“Good Imitator. Can Use a Needle”: Domesticity as Discipline Within Spaces of Eugenic Containment

Sunday, January 11, 2026: 11:20 AM
Salon C 7&8 (Hilton Chicago)
Tulasi Johnson, University of California, Berkeley
In a small photograph from around 1910, a teenaged girl proudly perches behind her workstation. Wearing a giant hair bow that peeps from behind the wings of her Gibson-girl bouffant, the girl’s small body is partially obscured by a Singer sewing machine. This touching photo served as the frontispiece for Henry Herbert Goddard’s infamous eugenic family study, The Kallikaks: A Study in the Heredity of Feeble-Mindedness. Published in 1912, Goddard illustrated his text with photographs where he posed Emma in the familiar poses of idealized Victorian girlhood: behind the sewing machine, reading a novel, enjoying a hayride with her peers. These images served as a subtle warning to his readers: Her danger lay in her very ability to pass as normal amidst the broader American population—a population that was increasingly in danger of becoming fearfully degenerated.
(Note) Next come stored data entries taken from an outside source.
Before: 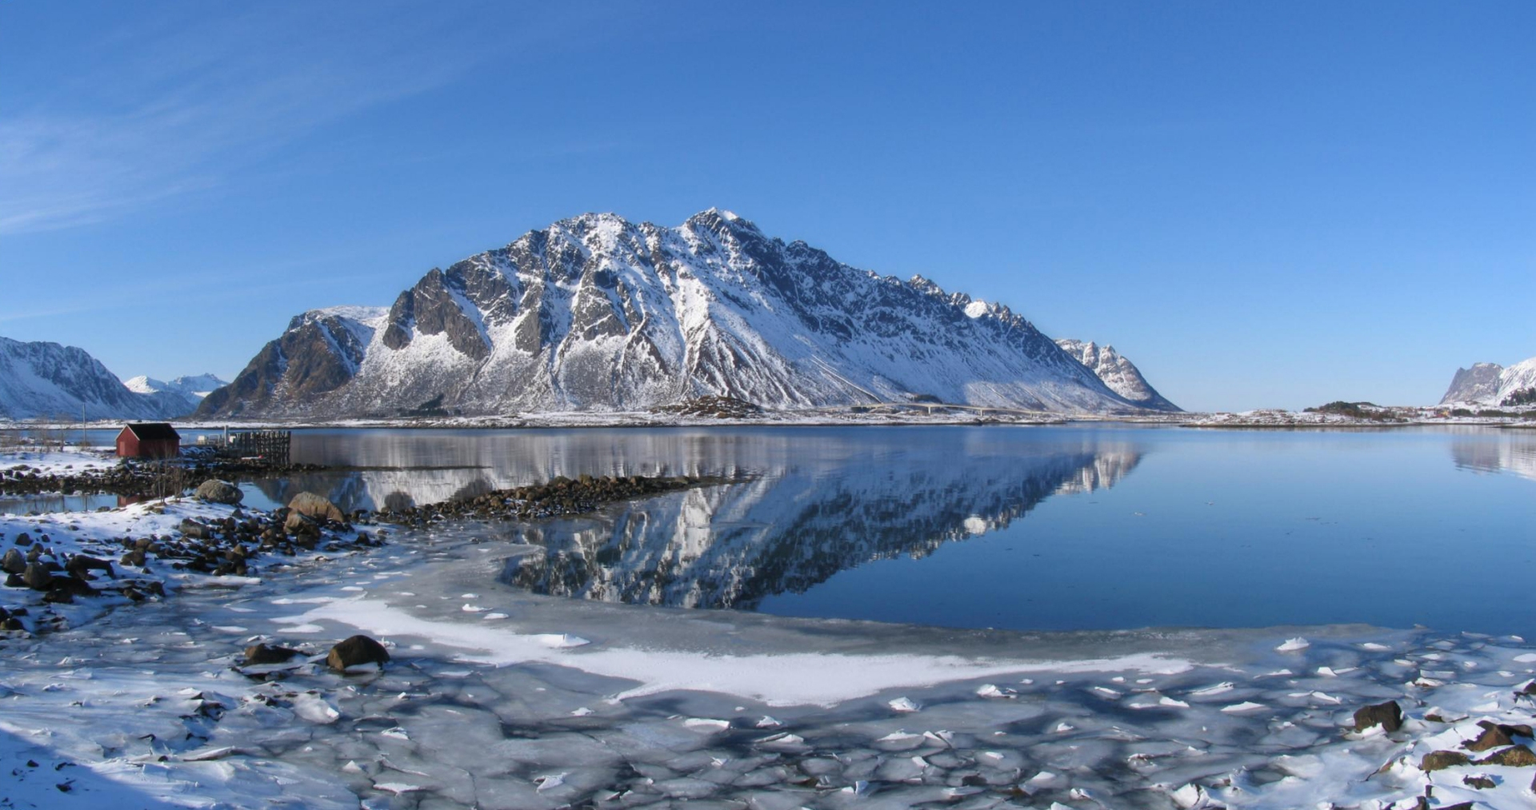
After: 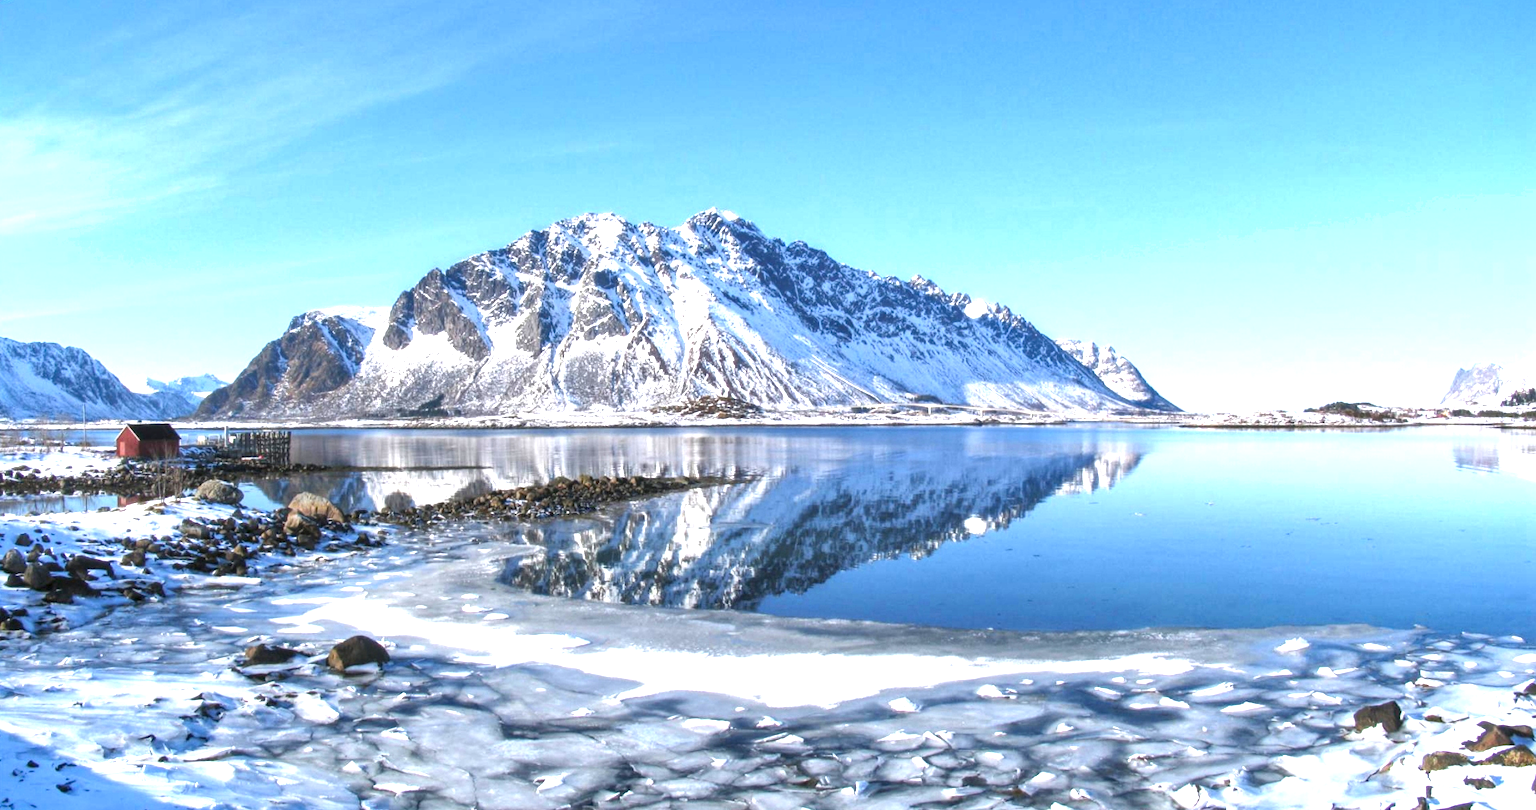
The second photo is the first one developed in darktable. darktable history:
local contrast: on, module defaults
exposure: exposure 1.5 EV, compensate exposure bias true, compensate highlight preservation false
shadows and highlights: shadows 37, highlights -27.26, soften with gaussian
Despite the conventional pose, Emma is not pictured within the warm bosom of a family home. Instead, she was photographed in the workroom of the Vinland Home for the Feeble Minded, where she was incarcerated beginning at the age of 8. She, like many thousands of other young people at the turn of the twentieth century, would come to be interpellated into a vast, medicalized system that conscripted large swathes of the American population, mostly culled from the lower- and working-classes, as medically unfit to reproduce. Thinking carefully about how women like Emma, marked by society as unclean and unfit, experienced the institutions in which they lived as home, as private sites of domestic labor, training, learning, and other quotidian cares, and, conversely, as sites of medical incursion, state violence, and public interference and surveillance, requires that we take seriously the unbearable logic of asylums-- environments which, for a brief time after their utopian inceptions, operated as eerie doubles to the private home.